今回の感じであれば、打倒ライアン・ガルシアの候補(?)は割と多いのかもしれない。
 
ガードが固く根気よく追い回せる&接近戦が得意なタイプ。
もしくは中間距離から一足飛びで間合いを詰められる&1発の威力を兼ね備えたタイプ。
 
S・ライト級のランキングをざっと眺めたところ、たとえば前者はホセ・カルロス・ラミレス、後者はテオフィモ・ロペスが合致するのではないか。
 
ホセ・ラミレスなら今回のドゥアルテ以上の圧力で追い回せそう、テオフィモならガルシアのバックステップより早く1発を当てられそう。
 
もちろん逆のパターンも十分考えられる。
 
ラミレスはジョシュ・テイラーのカウンターでダウンを喫した。テオフィモ・ロペスはサンドール・マーティンのカウンターで膝をつかされている。

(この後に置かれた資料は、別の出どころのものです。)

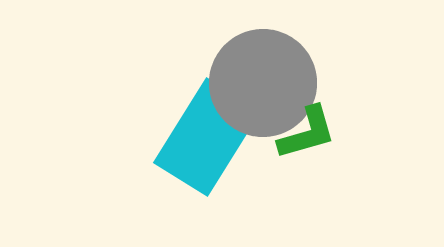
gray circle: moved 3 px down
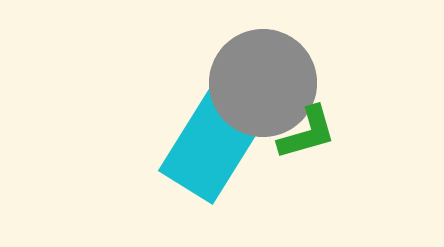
cyan rectangle: moved 5 px right, 8 px down
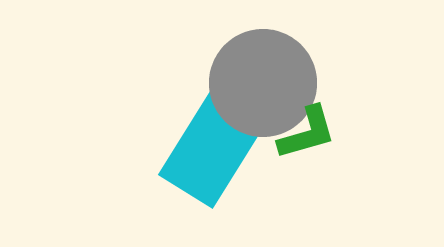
cyan rectangle: moved 4 px down
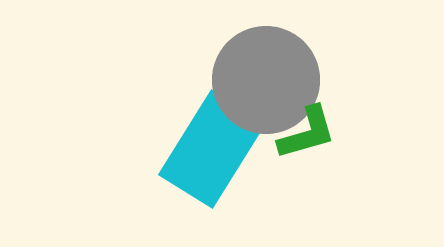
gray circle: moved 3 px right, 3 px up
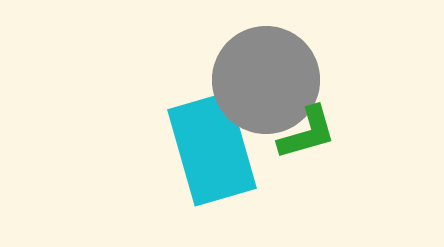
cyan rectangle: rotated 48 degrees counterclockwise
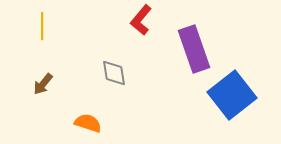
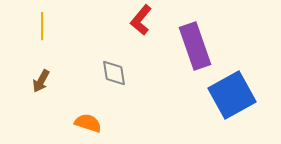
purple rectangle: moved 1 px right, 3 px up
brown arrow: moved 2 px left, 3 px up; rotated 10 degrees counterclockwise
blue square: rotated 9 degrees clockwise
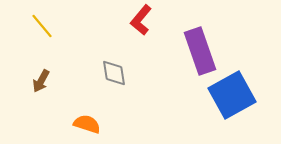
yellow line: rotated 40 degrees counterclockwise
purple rectangle: moved 5 px right, 5 px down
orange semicircle: moved 1 px left, 1 px down
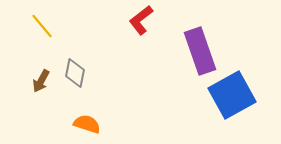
red L-shape: rotated 12 degrees clockwise
gray diamond: moved 39 px left; rotated 20 degrees clockwise
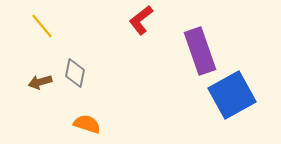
brown arrow: moved 1 px left, 1 px down; rotated 45 degrees clockwise
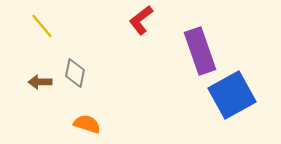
brown arrow: rotated 15 degrees clockwise
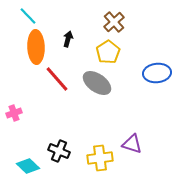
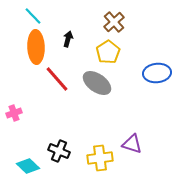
cyan line: moved 5 px right
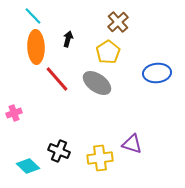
brown cross: moved 4 px right
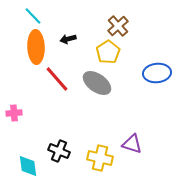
brown cross: moved 4 px down
black arrow: rotated 119 degrees counterclockwise
pink cross: rotated 14 degrees clockwise
yellow cross: rotated 20 degrees clockwise
cyan diamond: rotated 40 degrees clockwise
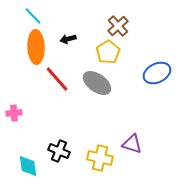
blue ellipse: rotated 20 degrees counterclockwise
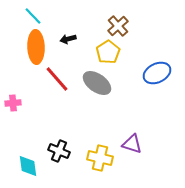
pink cross: moved 1 px left, 10 px up
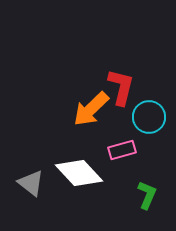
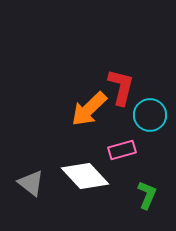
orange arrow: moved 2 px left
cyan circle: moved 1 px right, 2 px up
white diamond: moved 6 px right, 3 px down
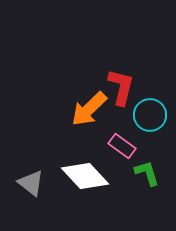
pink rectangle: moved 4 px up; rotated 52 degrees clockwise
green L-shape: moved 22 px up; rotated 40 degrees counterclockwise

ガルシアの左カウンターが先に当たってもまったおかしくはない。
 
ジョシュ・テイラーが負けただと…? 絶好調のテオフィモ・ロペスがテイラーのカウンターをボディで攻略、見事2階級制覇。際どい試合だったけどロペスががんばりましたね
 
しかもランキング的に将来的な対戦があり得るのも……。
 
何とも言えないところだが、どこかの段階でGBPとトップランクが協力することを(勝手に)期待する。